Directive:
Copy out the material word for word, from its start up to and including the line with "pistol on hand.". Leave the pictures out of your answer.

[Plain-text document sources]

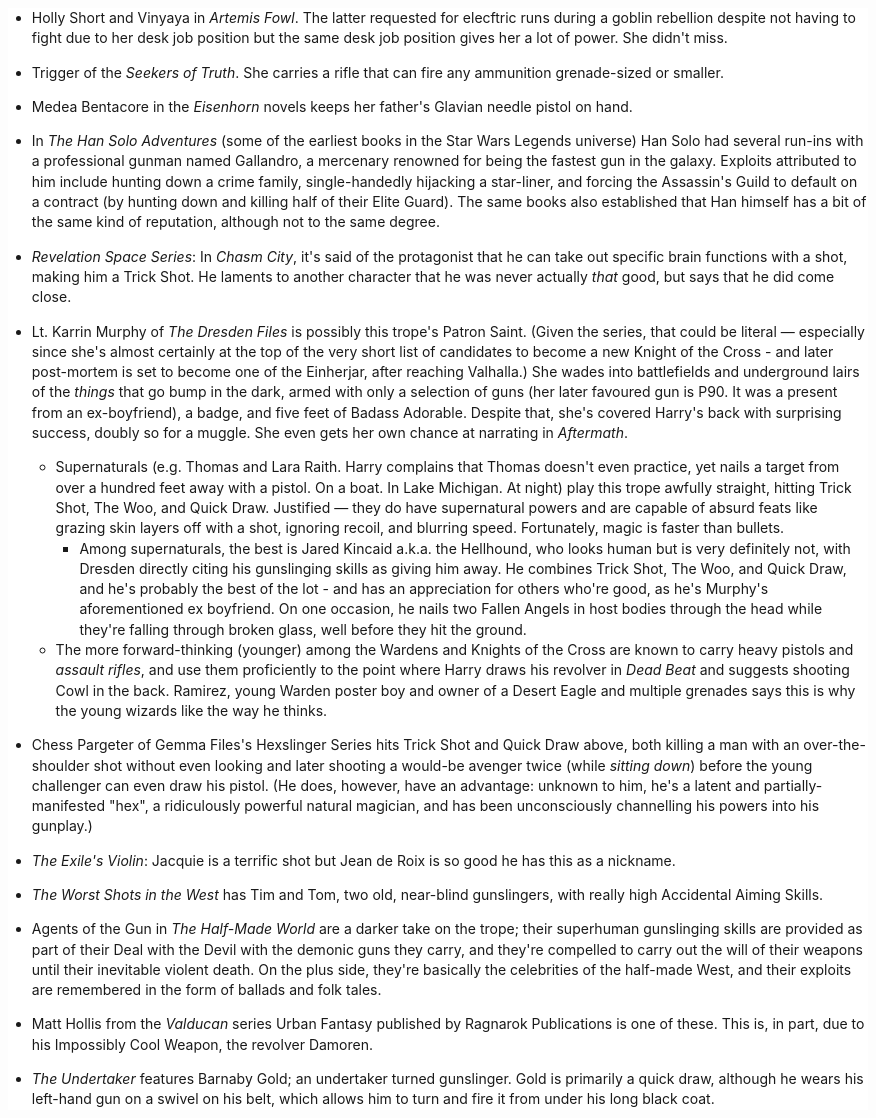 -   Holly Short and Vinyaya in _Artemis Fowl_. The latter requested for elecftric runs during a goblin rebellion despite not having to fight due to her desk job position but the same desk job position gives her a lot of power. She didn't miss.
-   Trigger of the _Seekers of Truth_. She carries a rifle that can fire any ammunition grenade-sized or smaller.
-   Medea Bentacore in the _Eisenhorn_ novels keeps her father's Glavian needle pistol on hand.

-   In _The Han Solo Adventures_ (some of the earliest books in the Star Wars Legends universe) Han Solo had several run-ins with a professional gunman named Gallandro, a mercenary renowned for being the fastest gun in the galaxy. Exploits attributed to him include hunting down a crime family, single-handedly hijacking a star-liner, and forcing the Assassin's Guild to default on a contract (by hunting down and killing half of their Elite Guard). The same books also established that Han himself has a bit of the same kind of reputation, although not to the same degree.
-   _Revelation Space Series_: In _Chasm City_, it's said of the protagonist that he can take out specific brain functions with a shot, making him a Trick Shot. He laments to another character that he was never actually _that_ good, but says that he did come close.
-   Lt. Karrin Murphy of _The Dresden Files_ is possibly this trope's Patron Saint. (Given the series, that could be literal — especially since she's almost certainly at the top of the very short list of candidates to become a new Knight of the Cross - and later post-mortem is set to become one of the Einherjar, after reaching Valhalla.) She wades into battlefields and underground lairs of the _things_ that go bump in the dark, armed with only a selection of guns (her later favoured gun is P90. It was a present from an ex-boyfriend), a badge, and five feet of Badass Adorable. Despite that, she's covered Harry's back with surprising success, doubly so for a muggle. She even gets her own chance at narrating in _Aftermath_.
    -   Supernaturals (e.g. Thomas and Lara Raith. Harry complains that Thomas doesn't even practice, yet nails a target from over a hundred feet away with a pistol. On a boat. In Lake Michigan. At night) play this trope awfully straight, hitting Trick Shot, The Woo, and Quick Draw. Justified — they do have supernatural powers and are capable of absurd feats like grazing skin layers off with a shot, ignoring recoil, and blurring speed. Fortunately, magic is faster than bullets.
        -   Among supernaturals, the best is Jared Kincaid a.k.a. the Hellhound, who looks human but is very definitely not, with Dresden directly citing his gunslinging skills as giving him away. He combines Trick Shot, The Woo, and Quick Draw, and he's probably the best of the lot - and has an appreciation for others who're good, as he's Murphy's aforementioned ex boyfriend. On one occasion, he nails two Fallen Angels in host bodies through the head while they're falling through broken glass, well before they hit the ground.
    -   The more forward-thinking (younger) among the Wardens and Knights of the Cross are known to carry heavy pistols and _assault rifles_, and use them proficiently to the point where Harry draws his revolver in _Dead Beat_ and suggests shooting Cowl in the back. Ramirez, young Warden poster boy and owner of a Desert Eagle and multiple grenades says this is why the young wizards like the way he thinks.
-   Chess Pargeter of Gemma Files's Hexslinger Series hits Trick Shot and Quick Draw above, both killing a man with an over-the-shoulder shot without even looking and later shooting a would-be avenger twice (while _sitting down_) before the young challenger can even draw his pistol. (He does, however, have an advantage: unknown to him, he's a latent and partially-manifested "hex", a ridiculously powerful natural magician, and has been unconsciously channelling his powers into his gunplay.)
-   _The Exile's Violin_: Jacquie is a terrific shot but Jean de Roix is so good he has this as a nickname.
-   _The Worst Shots in the West_ has Tim and Tom, two old, near-blind gunslingers, with really high Accidental Aiming Skills.
-   Agents of the Gun in _The Half-Made World_ are a darker take on the trope; their superhuman gunslinging skills are provided as part of their Deal with the Devil with the demonic guns they carry, and they're compelled to carry out the will of their weapons until their inevitable violent death. On the plus side, they're basically the celebrities of the half-made West, and their exploits are remembered in the form of ballads and folk tales.
-   Matt Hollis from the _Valducan_ series Urban Fantasy published by Ragnarok Publications is one of these. This is, in part, due to his Impossibly Cool Weapon, the revolver Damoren.
-   _The Undertaker_ features Barnaby Gold; an undertaker turned gunslinger. Gold is primarily a quick draw, although he wears his left-hand gun on a swivel on his belt, which allows him to turn and fire it from under his long black coat.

Result below:
 -   Holly Short and Vinyaya in _Artemis Fowl_. The latter requested for elecftric runs during a goblin rebellion despite not having to fight due to her desk job position but the same desk job position gives her a lot of power. She didn't miss.
-   Trigger of the _Seekers of Truth_. She carries a rifle that can fire any ammunition grenade-sized or smaller.
-   Medea Bentacore in the _Eisenhorn_ novels keeps her father's Glavian needle pistol on hand.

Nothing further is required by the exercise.